Governor of Dawaro
- In office Unknown–1529
- Preceded by: Unknown
- Succeeded by: Husain Al Gaturi (as Adalite governor of Dawaro)

Personal details
- Born: 15th century
- Died: 9 March 1529 Shimbra Kure, Ethiopian Empire

Military service
- Allegiance: Ethiopian Empire
- Rank: Dejazmach
- Battles/wars: Ethiopian–Adal War Battle of Shimbra Kure;

= Robēl =

Ethiopian general and governor (died 1529)

Robēl (ሮቤል; died 9 March 1529) was a general and governor in the Ethiopian Empire under Lebna Dengel.
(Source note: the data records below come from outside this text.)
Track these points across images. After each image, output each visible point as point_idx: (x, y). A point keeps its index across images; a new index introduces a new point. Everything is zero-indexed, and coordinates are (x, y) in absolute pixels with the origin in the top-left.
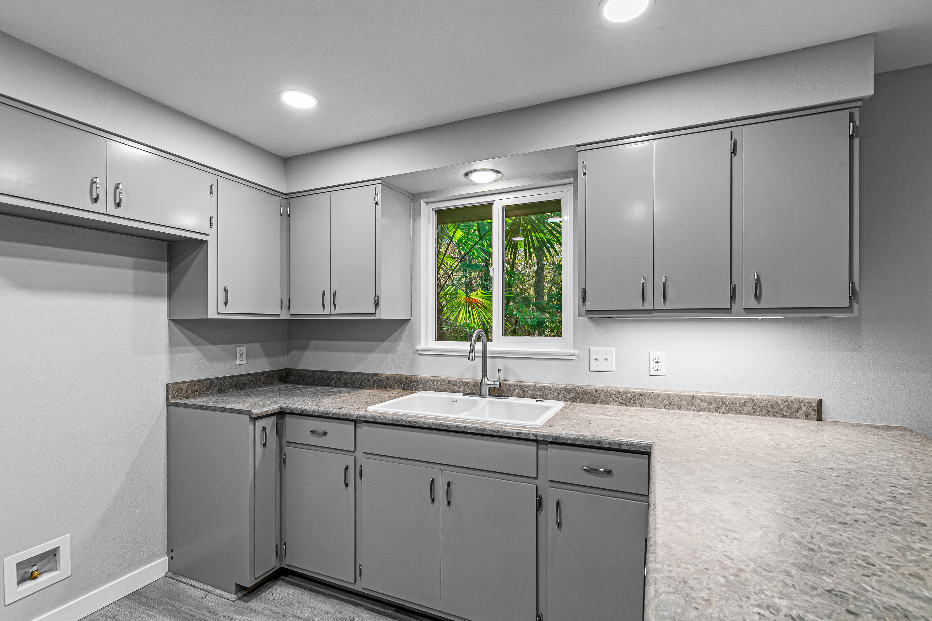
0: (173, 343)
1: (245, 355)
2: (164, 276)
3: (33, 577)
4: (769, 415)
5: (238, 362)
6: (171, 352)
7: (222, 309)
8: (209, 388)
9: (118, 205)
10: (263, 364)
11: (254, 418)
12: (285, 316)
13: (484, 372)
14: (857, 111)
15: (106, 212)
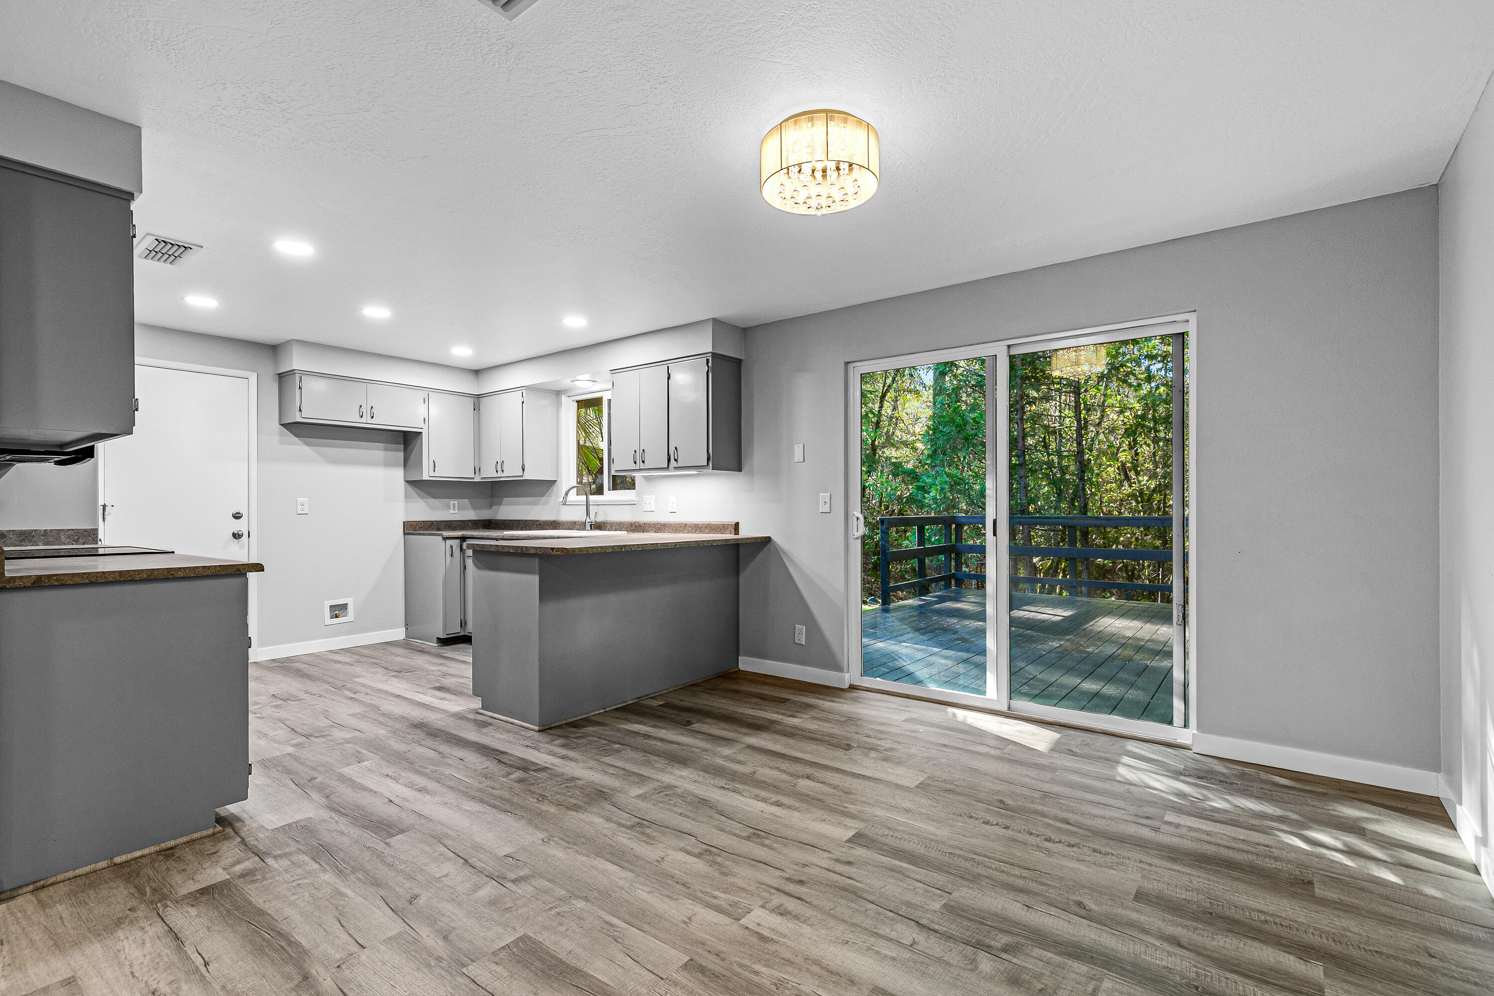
0: (407, 496)
1: (456, 507)
2: (402, 454)
3: (337, 617)
5: (452, 511)
6: (406, 502)
7: (432, 474)
9: (372, 417)
10: (470, 515)
11: (445, 539)
12: (477, 479)
13: (588, 514)
14: (710, 358)
15: (366, 422)
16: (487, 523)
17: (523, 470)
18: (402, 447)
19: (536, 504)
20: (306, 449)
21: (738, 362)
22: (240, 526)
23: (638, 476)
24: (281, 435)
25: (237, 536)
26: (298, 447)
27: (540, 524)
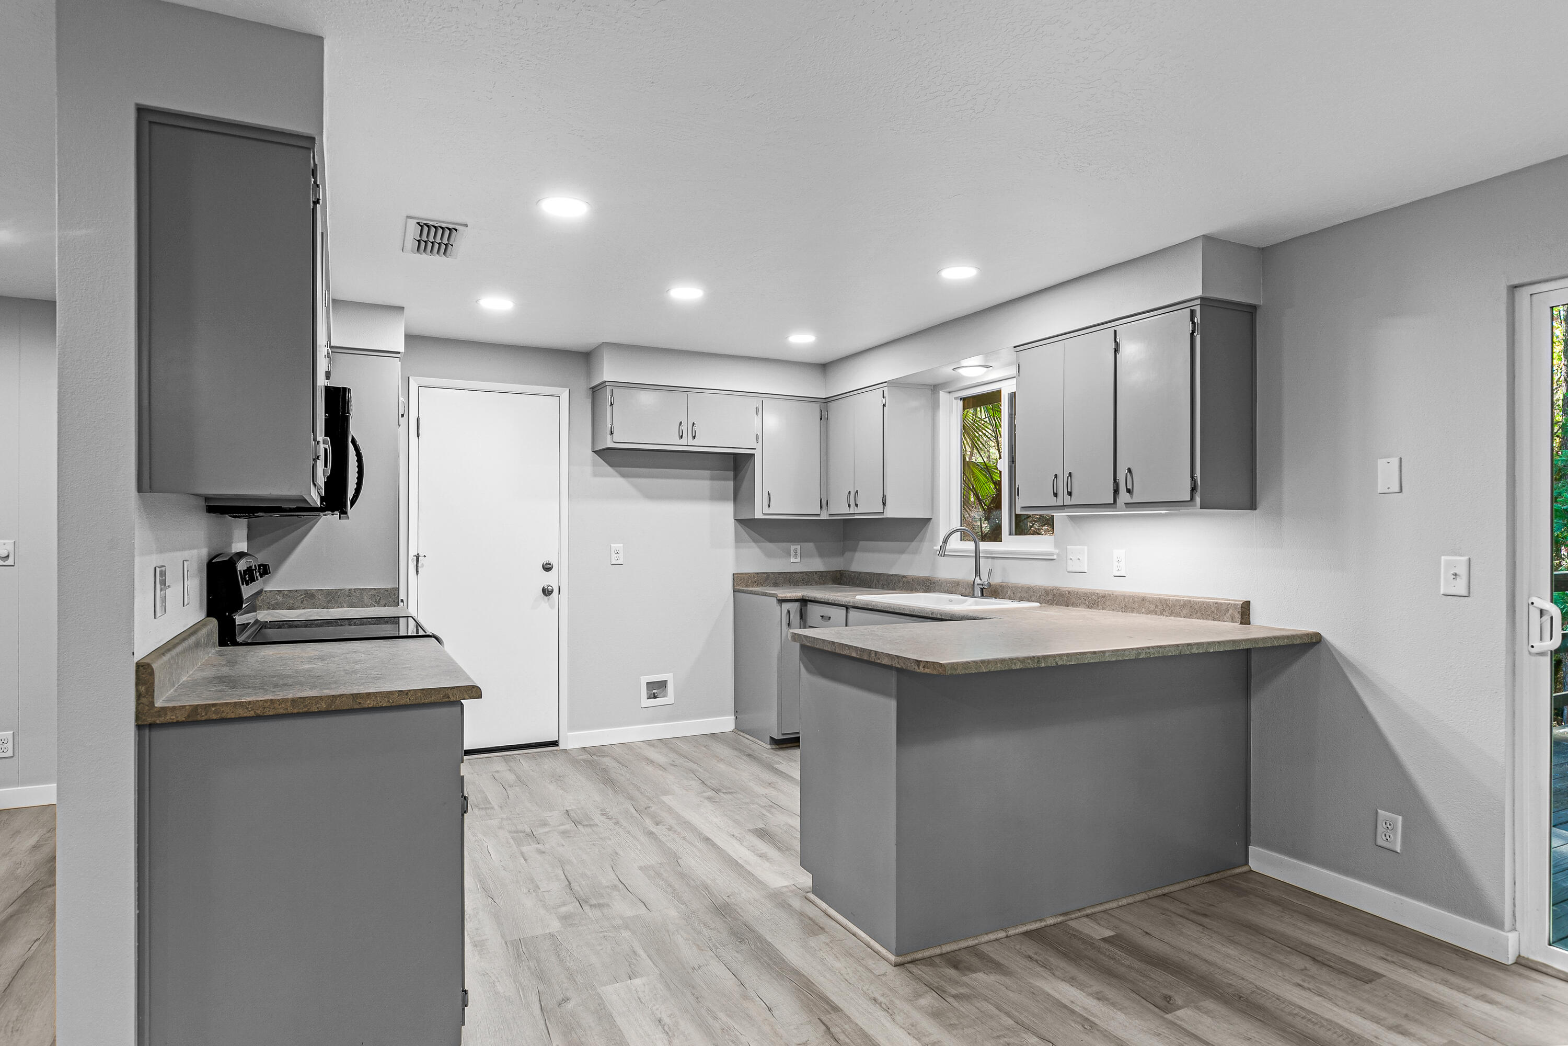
0: (738, 540)
1: (799, 553)
2: (731, 484)
3: (655, 697)
4: (1203, 618)
5: (793, 560)
6: (737, 547)
7: (766, 511)
8: (766, 580)
9: (694, 437)
10: (817, 565)
11: (781, 601)
12: (824, 516)
13: (977, 572)
14: (1198, 309)
15: (687, 444)
16: (839, 576)
17: (884, 504)
18: (731, 474)
19: (902, 552)
20: (621, 481)
21: (1251, 311)
22: (550, 579)
23: (1058, 515)
24: (594, 464)
25: (547, 592)
26: (613, 480)
27: (908, 582)
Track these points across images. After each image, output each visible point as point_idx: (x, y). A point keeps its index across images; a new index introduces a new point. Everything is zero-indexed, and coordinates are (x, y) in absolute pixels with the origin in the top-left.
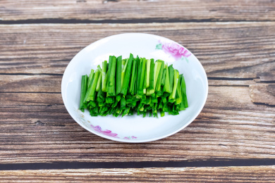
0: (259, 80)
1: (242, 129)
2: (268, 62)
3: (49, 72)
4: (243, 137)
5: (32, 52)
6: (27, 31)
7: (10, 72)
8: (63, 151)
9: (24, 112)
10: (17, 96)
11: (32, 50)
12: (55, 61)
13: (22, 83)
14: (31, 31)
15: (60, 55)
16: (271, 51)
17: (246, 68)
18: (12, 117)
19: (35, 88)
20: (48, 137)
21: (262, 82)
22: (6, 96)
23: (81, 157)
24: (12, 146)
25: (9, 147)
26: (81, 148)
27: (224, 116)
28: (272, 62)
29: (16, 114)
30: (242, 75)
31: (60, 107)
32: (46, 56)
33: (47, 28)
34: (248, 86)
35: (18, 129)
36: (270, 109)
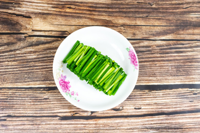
0: (25, 35)
2: (17, 50)
5: (164, 59)
7: (174, 41)
9: (160, 12)
10: (167, 23)
13: (165, 33)
16: (13, 59)
17: (31, 45)
18: (167, 9)
19: (157, 29)
22: (172, 23)
28: (15, 50)
29: (165, 10)
30: (35, 39)
34: (33, 30)
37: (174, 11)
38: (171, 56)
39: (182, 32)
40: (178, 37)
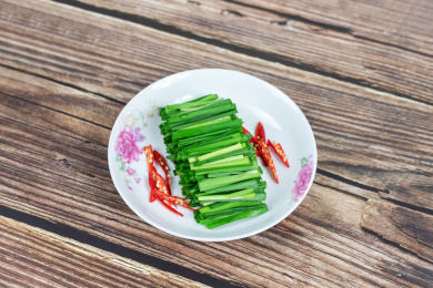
0: (386, 196)
1: (327, 262)
2: (412, 172)
3: (108, 94)
4: (323, 274)
5: (99, 59)
6: (105, 27)
7: (59, 79)
8: (77, 211)
9: (53, 141)
10: (53, 116)
11: (100, 56)
12: (121, 81)
13: (68, 100)
14: (110, 28)
15: (133, 74)
16: (425, 157)
17: (376, 171)
18: (35, 142)
19: (80, 112)
20: (66, 186)
21: (389, 200)
22: (40, 112)
23: (94, 228)
24: (18, 184)
25: (14, 183)
26: (100, 216)
27: (311, 233)
28: (418, 173)
29: (42, 140)
30: (365, 181)
31: (100, 148)
32: (114, 70)
33: (132, 30)
34: (366, 199)
35: (35, 163)
36: (382, 244)
37: (21, 133)
38: (81, 58)
39: (32, 90)
40: (45, 84)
He was killed in The Battle of Shimbra Kure.

==Biography==
A native of Tegre, little is known of Robēl's life before the Ethiopian-Adal War however Robēl is mentioned in Ethiopian sources as the governor of Dawaro and Amba Geshen while in Muslim sources he is simply referred to as a patrician from Tigray. He and his younger brother Aqba Mikā’īl were both killed in Shimbra Kure. The Muslim chronicler notes that Robēl was killed by an equerry of Imam Ahmad Gurey at Shimbra Kure, while his brother was killed by the Imam himself. His eldest son Amda Mikā’īl was killed by Abu Bakr Qecchin during the battle of Dakan Dur.